Broadcasters need a solid governance framework in place before scaling any use of generative AI. This begins with clear rules on where AI can be applied across editorial, production and distribution, as well as clear accountability for approving AI-generated or AI-assisted outputs.

Ethics must also be part of day-to-day workflows. Transparency, bias management, IP protection and audience trust all require active oversight. Broadcasters should disclose when AI is used, govern data and training inputs responsibly, and ensure that any content with reputational or regulatory risk goes through human review.

On monetisation, AI should amplify the value of content, not dilute it. When managed well, it accelerates localisation, expands catalogues, supports personalisation and frees creative teams to focus on higher-value storytelling. But without guardrails, quality can slip, misinformation risks rise, and regulatory attention increases — all of which can erode audience trust and undermine commercial gains.

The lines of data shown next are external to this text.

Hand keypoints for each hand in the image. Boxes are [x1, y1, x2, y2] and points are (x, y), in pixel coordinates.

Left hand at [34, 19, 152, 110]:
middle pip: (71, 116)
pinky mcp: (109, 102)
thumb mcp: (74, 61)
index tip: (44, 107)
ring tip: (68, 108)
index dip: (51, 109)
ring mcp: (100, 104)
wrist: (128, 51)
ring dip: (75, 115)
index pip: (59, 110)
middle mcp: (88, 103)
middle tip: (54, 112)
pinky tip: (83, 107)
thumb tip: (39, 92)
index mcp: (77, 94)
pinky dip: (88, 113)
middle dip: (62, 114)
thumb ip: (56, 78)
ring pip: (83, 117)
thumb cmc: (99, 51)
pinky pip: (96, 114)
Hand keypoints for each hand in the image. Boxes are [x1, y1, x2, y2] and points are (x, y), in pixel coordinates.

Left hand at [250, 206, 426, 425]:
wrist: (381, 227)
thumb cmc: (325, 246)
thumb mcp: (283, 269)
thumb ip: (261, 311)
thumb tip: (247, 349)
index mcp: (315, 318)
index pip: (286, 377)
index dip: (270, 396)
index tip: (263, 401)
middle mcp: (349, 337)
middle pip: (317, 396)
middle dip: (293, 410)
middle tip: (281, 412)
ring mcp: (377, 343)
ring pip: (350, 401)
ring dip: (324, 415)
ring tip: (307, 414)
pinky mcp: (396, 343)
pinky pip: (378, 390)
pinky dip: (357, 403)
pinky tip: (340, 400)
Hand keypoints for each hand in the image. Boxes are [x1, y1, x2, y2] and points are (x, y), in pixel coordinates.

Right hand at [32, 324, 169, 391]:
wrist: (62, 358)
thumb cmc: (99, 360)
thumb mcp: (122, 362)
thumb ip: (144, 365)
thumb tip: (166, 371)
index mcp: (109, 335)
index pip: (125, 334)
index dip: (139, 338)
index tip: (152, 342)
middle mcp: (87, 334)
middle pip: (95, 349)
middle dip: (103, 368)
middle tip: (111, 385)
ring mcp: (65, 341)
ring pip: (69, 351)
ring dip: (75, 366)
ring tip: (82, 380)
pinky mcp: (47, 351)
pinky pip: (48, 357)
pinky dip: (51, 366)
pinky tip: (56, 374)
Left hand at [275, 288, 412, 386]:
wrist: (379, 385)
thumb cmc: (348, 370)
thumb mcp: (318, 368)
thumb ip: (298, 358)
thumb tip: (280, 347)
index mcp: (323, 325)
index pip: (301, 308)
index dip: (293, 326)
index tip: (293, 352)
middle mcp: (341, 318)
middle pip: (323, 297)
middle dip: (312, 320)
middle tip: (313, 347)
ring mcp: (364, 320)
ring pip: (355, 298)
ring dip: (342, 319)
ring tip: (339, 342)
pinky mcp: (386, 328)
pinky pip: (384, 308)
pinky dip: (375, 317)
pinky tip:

How should broadcasters future-proof infrastructure investments amidst rapid technology cycles in the industry?

Future‑proofing is about flexibility rather than predicting what the next big technology is. Broadcasters should favour modular, interoperable architectures that can be easily modified without disrupting the entire value chain. Avoiding heavy customisation and vendor lock-in keeps options open as formats, platforms, and audience habits evolve.

Investment decisions should be guided by long‑term business outcomes rather than short‑term technology trends. Revisiting technology roadmaps regularly ensures that infrastructure stays aligned with how broadcasters plan to grow, monetise, and serve audiences.

As someone passionate about mentoring young professionals, what advice would you give emerging leaders entering the Asia Pacific broadcast and media sector?

My advice is to build strong fundamentals alongside digital fluency. Understanding content, audiences, and ethics is just as important as developing skills in AI, data, cloud, and digital platforms. The most effective leaders will be able to harness technology well to augment commercial and creative outcomes.

In a region as diverse as Asia Pacific, great leadership also comes from being able to work across different cultures, markets, and ways of thinking. Cultural awareness and adaptability will be essential leadership traits. I also encourage continuous learning and mentorship — roles will keep changing, but those who stay curious and collaborative will continue to grow.

Having evaluated the entries for the Asia-Pacific Broadcasting+ Awards 2026, what excites you the most about the future of the telecom, media, and technology sector in the region?

What excites me most is the pace and breadth of innovation across Asia Pacific. Asia Pacific is moving confidently from traditional television to streaming, mobile-first viewing and new forms of ad-supported content, with local content playing an increasingly global role.

The convergence of the media and technology sector with telecom is also powerful. Strong connectivity, rapidly improving infrastructure, and a culture of experimentation are creating the conditions for entirely new formats and business models. This combination of scale, connectivity, and content innovation positions Asia Pacific not just as a fast‑growing market but as a global leader shaping the future of media and technology.